I've moved 3 of my 4 domains over to the new server (Ubuntu10.4+Nginx). While I don't have any real evidence or even enough traffic to prove nginx is better than Apache, I am quit happy with the move. I didn't want to start spewing benchmarks, since the configuration settings are different[1], but I will say this: My first run at setting up Apache, as a total newb, took 3+ days enduring far too much complexity and troubleshooting ending in poor results. I have accomplished so much more with nginx in 3-4 hours.I know I am spewing a bunch stuff with out much real evidence, but for anyone else using Apache as a front end server I highly recommend considering nginx.
As for my original problem, I stopped using the http-get library and instead use wget with one other change (getting all the files downloaded first) I've cut the process time from 2 hours to 48 minutes. So far have received no errors. My CPU still churns at 96%.

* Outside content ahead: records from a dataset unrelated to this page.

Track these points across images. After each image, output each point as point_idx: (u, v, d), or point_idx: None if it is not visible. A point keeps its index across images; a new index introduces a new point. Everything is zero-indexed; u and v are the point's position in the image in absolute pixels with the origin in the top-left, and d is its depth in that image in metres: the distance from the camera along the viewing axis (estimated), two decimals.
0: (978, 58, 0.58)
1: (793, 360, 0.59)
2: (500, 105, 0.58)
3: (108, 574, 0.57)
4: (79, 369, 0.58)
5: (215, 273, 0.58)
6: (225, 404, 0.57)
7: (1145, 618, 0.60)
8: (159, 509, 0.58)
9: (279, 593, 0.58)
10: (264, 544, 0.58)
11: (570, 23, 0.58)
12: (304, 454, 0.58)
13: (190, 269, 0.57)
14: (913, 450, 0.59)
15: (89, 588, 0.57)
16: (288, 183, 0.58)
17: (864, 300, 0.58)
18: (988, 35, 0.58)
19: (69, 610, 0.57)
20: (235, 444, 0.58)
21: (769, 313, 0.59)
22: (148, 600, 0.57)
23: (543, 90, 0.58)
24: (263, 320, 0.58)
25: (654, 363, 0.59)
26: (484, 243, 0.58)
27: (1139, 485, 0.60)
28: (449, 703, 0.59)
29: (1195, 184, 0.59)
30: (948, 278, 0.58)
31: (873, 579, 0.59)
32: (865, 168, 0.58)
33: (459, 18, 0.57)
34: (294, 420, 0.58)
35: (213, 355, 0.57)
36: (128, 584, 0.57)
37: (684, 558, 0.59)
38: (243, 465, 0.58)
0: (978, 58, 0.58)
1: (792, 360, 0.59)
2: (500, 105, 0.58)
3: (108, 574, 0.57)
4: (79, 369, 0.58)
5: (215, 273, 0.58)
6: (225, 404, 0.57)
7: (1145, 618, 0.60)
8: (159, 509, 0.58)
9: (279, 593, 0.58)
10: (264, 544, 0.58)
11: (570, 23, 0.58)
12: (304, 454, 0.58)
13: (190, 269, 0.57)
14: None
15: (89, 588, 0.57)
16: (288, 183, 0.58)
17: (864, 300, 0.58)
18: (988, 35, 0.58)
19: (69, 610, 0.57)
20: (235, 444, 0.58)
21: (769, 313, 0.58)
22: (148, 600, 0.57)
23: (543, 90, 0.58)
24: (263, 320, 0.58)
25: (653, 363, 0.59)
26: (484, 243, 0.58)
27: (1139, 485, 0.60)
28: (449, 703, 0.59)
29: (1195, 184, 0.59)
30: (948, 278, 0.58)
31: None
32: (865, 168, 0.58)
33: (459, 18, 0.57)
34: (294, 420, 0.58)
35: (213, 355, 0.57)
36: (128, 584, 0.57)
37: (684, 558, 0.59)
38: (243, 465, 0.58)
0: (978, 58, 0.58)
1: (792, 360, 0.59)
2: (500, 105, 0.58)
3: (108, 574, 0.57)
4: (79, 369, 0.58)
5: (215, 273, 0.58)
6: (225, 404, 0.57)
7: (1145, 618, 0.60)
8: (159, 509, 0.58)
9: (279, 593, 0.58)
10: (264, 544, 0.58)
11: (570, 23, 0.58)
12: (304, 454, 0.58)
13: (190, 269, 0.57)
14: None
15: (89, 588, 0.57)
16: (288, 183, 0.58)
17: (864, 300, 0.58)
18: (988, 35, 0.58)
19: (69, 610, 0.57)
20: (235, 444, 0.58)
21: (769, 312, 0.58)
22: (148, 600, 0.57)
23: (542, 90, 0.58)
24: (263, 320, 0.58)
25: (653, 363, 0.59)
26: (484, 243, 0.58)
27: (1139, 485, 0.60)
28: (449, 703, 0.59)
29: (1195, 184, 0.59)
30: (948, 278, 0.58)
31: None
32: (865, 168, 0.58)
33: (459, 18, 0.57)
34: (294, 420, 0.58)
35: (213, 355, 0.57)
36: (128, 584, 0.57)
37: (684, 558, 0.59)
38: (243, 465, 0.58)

[1] I hadn't applied re-write rules with my Apache set up, but nginx was dead simple to separate what I needed relayed to Arc vs. what to pull direct:
location / {
http://127.0.0.1:9000;
}
location /css {
root home/arc/static/;
expire max;}
location /js {
root home/arc/static/;
expire max;}
location /images {
root home/arc/static/;
expire max;}
I'm sure I could have done something like:
location /css /js /images{
root home/arc/static/;
expire max;}
but I've only used it a little bit.
+ I have so many more options/tweaks I have been able to easily incorporate without any headaches.